Depuis plus de 50 ans, notre neutralité, notre impartialité et notre indépendance nous permettent d'accomplir notre mission humanitaire dans les régions les plus touchées par les conflits armés en Colombie.

Ainsi, l'année dernière nous avons pu fournir de l'eau et des vivres à plus de 74 000 personnes confinées ou déplacées. Nous avons obtenu les garanties nécessaires pour que nos équipes de santé puissent, malgré les conflits, prodiguer des soins à 382 personnes blessées ou malades et à 1 170 victimes de violences sexuelles. Nous avons pu récupérer les dépouilles de 39 personnes portées disparues afin que leurs familles puissent les enterrer dans la dignité. Nous avons en outre participé à la libération de 63 personnes qui se trouvant aux mains de groupes armés, nous avons visité des personnes privées de liberté dans 11 prisons du pays.

Par ailleurs, nos principes nous ouvrent un espace de discussion au niveau mondial, dans lequel nous encourageons les États à adhérer aux instruments internationaux de droit international humanitaire (DIH). La neutralité n'impose pas au CICR de garder le silence ; elle crée au contraire les espaces permettant de dialoguer avec les responsables directs de violations présumées des règles humanitaires.

Nous insistons sur l'importance de préserver l'action humanitaire et de respecter la manière dont elle est menée pour venir en aide aux victimes.

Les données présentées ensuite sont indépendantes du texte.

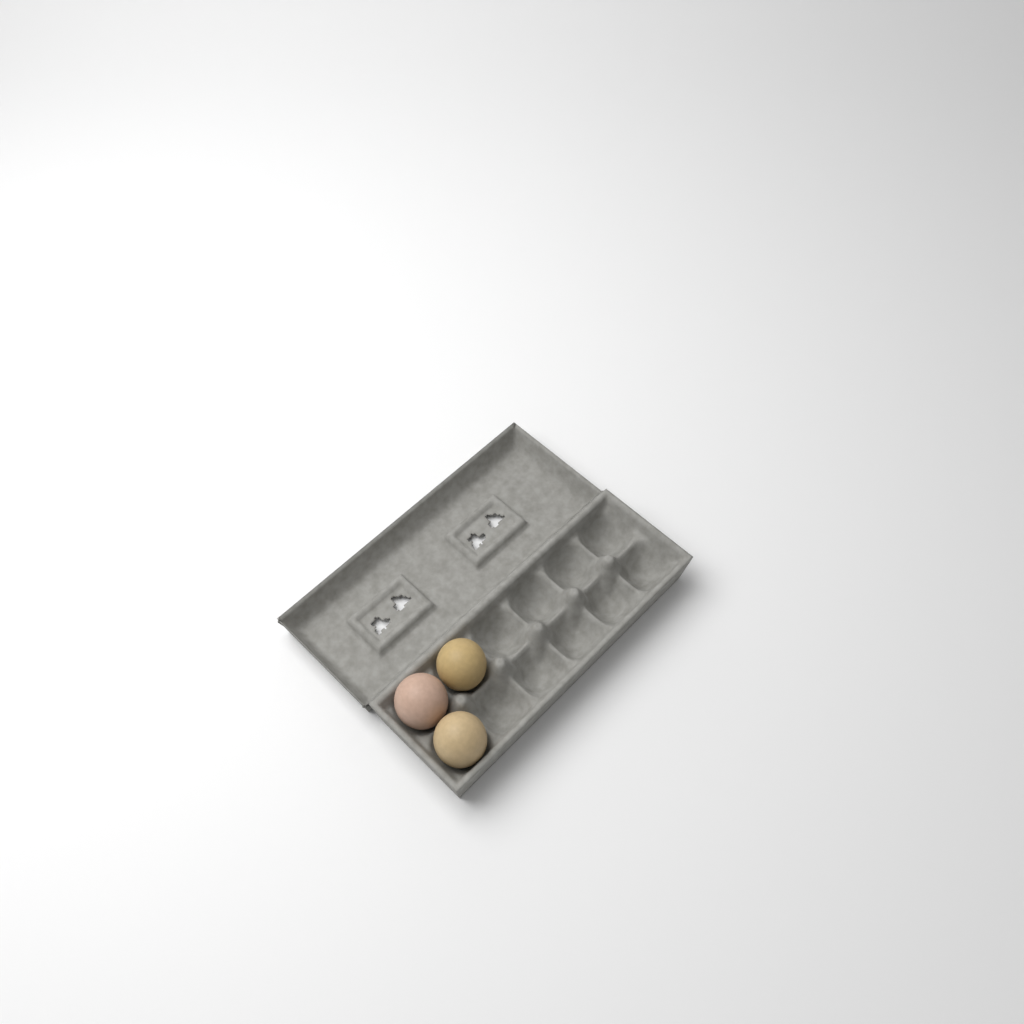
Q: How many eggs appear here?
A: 3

Ces dialogues sont bilatéraux et confidentiels. Le CICR présente certaines allégations et, le cas échéant, demande aux parties d'en assumer la responsabilité. Ce n'est pas parce que le CICR ne publie pas ses démarches sur les réseaux sociaux qu'il ne les effectue pas. La confidentialité n'est par ailleurs pas synonyme de complaisance ; nous privilégions les discussions en face à face avec les personnes qui prennent des décisions au milieu des affrontements armés. En outre, le CICR se sert de la communication publique pour soutenir son action multilatérale, expliquer sa manière d'agir et favoriser la sensibilisation au DIH et aux autres règles humanitaires.

Le fait d'adopter une position neutre ne résout pas, à lui seul, les problèmes humanitaires, mais il crée un cadre logique et cohérent pour tout ce que fait et dit le CICR. Et la cohérence est indispensable au renforcement de la confiance.

Sur la base des rapports de nos équipes sur le terrain en 2022, nous pouvons affirmer que la situation humanitaire résultant des sept conflits armés non internationaux qui font rage en Colombie continue de se dégrader dans différentes régions. Nous avons constaté une augmentation du nombre de victimes d'engins explosifs, ainsi que des attaques de porteurs d'armes contre les services de santé. Par ailleurs, nous continuons de recenser des centaines de cas de personnes portées disparues en raison des conflits armés et de venir en aide à des dizaines de milliers de personnes confinées ou déplacées.

C'est pour cela que nous saluons la politique de « paix totale » adoptée par le gouvernement et tous les efforts visant à atténuer les conséquences humanitaires des conflits armés, et que nous insistons sur l'importance de préserver l'action humanitaire et de respecter la manière dont elle est menée pour venir en aide aux victimes.

Les organisations humanitaires impartiales doivent appliquer des normes qui se fondent sur le respect constant des principes de neutralité, d'impartialité et d'indépendance, et assurer de manière stricte la sécurité de toutes les personnes concernées.

Rappelons également que les règles humanitaires comme le DIH sont une exigence de base. Elles sont le fruit d'accords minimaux et fondamentaux auxquels nous sommes arrivés, en tant qu'êtres humains, pour protéger ceux qui ne participent pas ou plus aux hostilités. Elles ne sont pas un élément optionnel pour les parties au conflit.

Les parties à un conflit armé peuvent accorder davantage de protection que celle prévue par le DIH, mais pas moins. Elles peuvent également conclure entre elles des accords bilatéraux visant à garantir une protection plus large.

Pour conclure, chaque fois qu'on me demande comment il est possible de rester neutre dans les conflits armés, ma réponse est la même : pour être du côté des victimes.